Figura ingiustamente sottovalutata, pilastro del digital advertising: il Social Media Manager è forse l’emblema della GenZ?
Una venatura di sarcasmo, un sorriso sardonico sul volto dell’interlocutore nel pronunciare le tre parole. Che poi è la stessa espressione che fa capolino quando si parla delle doti imprenditoriali di Chiara Ferragni – come se, l’italiano medio, proprio non ne volesse di prendere seriamente le professioni digitali; due foto in posa, una caption accattivante, ci vorrà mica un Master in Cattolica?
Le grandi corporation e le multinazionali sono andate oltre queste ingenuità anni addietro: hanno visto lungo sul potenziale in termini di awareness e customer experience garantito da un presidio strategico delle piattaforme social. Il problema, ad oggi, sono soprattutto le PMI: non convinte di un effettivo ritorno in termini di redditività, rimangono diffidenti nei confronti del social media marketing, soprattutto quando non orientato alle performance (l’acquisto) ma alla brand equity. Trattandosi spesso di asset intangibili – immagine di marca, reputazione, conoscenza – le PMI non vedono nei social network un catalizzatore per il business; non potendo però sottrarsi al manifestare presenza online, delegano al “cugino di turno” il compito di pubblicare foto sfocate accompagnate da copy poco probabili.
Non sanno che, di fatto, con uno (o con una scuderia di) Social Media Manager:
- Targetizzerebbero l’audience in maniera ultra-specifica, customizzando i contenuti per massimizzare l’investimento. Potrebbero rintracciare gli indecisi, quelli che hanno bisogno di una rassicurazione in più ma sono già convinti dell’acquisto, con operazioni di retargeting massiccio. Tutte le tappe del processo d’acquisto online verrebbero presidiate in ottica strategica.
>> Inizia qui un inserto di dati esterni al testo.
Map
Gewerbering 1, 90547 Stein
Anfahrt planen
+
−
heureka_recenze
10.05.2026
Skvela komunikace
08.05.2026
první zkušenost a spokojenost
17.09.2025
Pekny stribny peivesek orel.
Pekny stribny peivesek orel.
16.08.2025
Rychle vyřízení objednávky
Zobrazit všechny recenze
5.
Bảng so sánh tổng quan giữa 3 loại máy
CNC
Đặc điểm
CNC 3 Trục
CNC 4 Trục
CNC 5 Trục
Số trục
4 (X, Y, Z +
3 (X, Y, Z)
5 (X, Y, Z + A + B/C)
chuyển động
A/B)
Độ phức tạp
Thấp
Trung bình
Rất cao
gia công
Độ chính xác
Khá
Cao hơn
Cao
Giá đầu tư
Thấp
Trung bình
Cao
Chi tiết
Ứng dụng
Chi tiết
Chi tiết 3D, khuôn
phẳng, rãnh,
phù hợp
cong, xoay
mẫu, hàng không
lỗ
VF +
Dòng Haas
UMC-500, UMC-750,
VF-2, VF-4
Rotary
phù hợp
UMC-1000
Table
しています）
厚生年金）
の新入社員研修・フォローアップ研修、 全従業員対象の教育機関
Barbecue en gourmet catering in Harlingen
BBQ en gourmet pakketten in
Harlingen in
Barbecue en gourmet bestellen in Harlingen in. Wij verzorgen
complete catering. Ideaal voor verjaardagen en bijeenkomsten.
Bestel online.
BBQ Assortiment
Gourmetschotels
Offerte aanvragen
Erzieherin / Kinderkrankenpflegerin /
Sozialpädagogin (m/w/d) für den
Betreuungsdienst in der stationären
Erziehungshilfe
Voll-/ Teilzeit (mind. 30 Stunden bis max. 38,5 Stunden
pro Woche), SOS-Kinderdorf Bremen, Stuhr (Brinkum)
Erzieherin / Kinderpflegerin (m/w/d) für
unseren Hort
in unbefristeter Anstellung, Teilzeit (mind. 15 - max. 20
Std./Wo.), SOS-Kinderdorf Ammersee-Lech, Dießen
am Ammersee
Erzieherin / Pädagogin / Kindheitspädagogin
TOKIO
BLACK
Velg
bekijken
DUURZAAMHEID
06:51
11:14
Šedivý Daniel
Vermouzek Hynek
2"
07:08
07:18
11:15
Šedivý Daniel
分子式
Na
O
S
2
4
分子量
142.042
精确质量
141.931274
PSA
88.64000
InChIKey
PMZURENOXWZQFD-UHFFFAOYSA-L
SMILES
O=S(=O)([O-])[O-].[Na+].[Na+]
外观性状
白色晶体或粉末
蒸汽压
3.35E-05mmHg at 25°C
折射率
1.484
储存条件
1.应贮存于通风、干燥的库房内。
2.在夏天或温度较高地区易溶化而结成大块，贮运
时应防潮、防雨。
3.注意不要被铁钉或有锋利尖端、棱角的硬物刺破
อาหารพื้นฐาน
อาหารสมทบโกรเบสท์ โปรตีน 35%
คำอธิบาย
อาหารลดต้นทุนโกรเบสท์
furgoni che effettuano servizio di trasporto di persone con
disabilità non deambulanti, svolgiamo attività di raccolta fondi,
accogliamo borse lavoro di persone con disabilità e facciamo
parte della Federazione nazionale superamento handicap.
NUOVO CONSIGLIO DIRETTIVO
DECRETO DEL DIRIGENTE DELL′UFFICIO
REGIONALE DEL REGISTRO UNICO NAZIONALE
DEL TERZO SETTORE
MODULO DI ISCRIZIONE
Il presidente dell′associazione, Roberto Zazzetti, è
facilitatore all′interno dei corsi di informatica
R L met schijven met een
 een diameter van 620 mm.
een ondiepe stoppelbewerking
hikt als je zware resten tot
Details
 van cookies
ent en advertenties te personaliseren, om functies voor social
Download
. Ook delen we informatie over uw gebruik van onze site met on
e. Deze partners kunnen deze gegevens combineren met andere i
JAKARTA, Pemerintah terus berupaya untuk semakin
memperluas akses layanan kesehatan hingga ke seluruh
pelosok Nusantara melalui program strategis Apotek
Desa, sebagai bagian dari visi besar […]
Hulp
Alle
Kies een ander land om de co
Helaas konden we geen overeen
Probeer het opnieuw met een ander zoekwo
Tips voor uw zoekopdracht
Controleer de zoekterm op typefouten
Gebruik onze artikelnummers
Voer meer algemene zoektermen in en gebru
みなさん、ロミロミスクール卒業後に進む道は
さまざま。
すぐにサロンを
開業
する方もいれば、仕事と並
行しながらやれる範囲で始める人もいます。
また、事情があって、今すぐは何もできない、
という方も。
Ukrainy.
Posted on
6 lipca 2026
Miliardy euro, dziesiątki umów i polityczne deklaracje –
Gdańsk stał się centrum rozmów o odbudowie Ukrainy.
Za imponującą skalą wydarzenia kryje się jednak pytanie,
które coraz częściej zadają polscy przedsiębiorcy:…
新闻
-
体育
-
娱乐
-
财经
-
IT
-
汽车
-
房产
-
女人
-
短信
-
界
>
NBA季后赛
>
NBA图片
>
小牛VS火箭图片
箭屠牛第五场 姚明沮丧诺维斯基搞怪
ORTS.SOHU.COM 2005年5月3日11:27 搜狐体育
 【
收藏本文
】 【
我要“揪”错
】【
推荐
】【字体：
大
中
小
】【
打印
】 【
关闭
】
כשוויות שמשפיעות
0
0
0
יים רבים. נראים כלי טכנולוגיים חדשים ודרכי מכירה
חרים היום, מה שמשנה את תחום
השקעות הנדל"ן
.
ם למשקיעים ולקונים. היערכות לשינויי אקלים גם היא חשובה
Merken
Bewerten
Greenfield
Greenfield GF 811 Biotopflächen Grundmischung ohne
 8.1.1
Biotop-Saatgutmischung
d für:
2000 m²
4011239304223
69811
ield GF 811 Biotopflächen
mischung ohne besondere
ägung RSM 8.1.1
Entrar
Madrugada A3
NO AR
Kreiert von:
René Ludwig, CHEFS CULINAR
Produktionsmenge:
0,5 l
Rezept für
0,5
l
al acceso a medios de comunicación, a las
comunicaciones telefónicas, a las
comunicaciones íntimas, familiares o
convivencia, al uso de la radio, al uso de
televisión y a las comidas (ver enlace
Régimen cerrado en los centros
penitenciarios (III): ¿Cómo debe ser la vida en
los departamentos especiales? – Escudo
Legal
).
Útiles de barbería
- Creerebbero awareness in primo luogo, ma, soprattutto, una narrazione credibile intorno al brand, elemento chiave per emergere rispetto alla concorrenza come top-of-mind.
- Monitorerebbero il pubblico, anticiperebbero trend e tendenze d’acquisto, per acquisire un vantaggio competitivo decisivo.
- Otterrebbero dati quali/quantitativi sulle performance registrate, il sentiment del mercato in generale e dei propri acquirenti nello specifico, per correggere le strategie di comunicazione in corso d’opera e non disperdere risorse.
- Riuscirebbero a creare una community e ad approfittare del passaparola, il primo mezzo pubblicitario per efficacia (ed anche l’unico gratuito). Individuare gli opinion leaders e concentrare su essi gli sforzi di marketing, mettendo in atto contemporaneamente attività di CRM e community management, non soltanto ottimizzerà l’investimento, ma permetterà di raggiungere gli individui più restii a fidarsi della comunicazione promozionale.
Un SMM non si limita a creare awareness: riesce nell’atto decisamente più complesso del tessere una narrativa davvero unica ed interessante; ciò è possibile, come per qualsiasi mestiere “tradizionale”, grazie a una conoscenza profonda del mezzo e a nozioni altamente specifiche – di quelle che ottieni con un Master.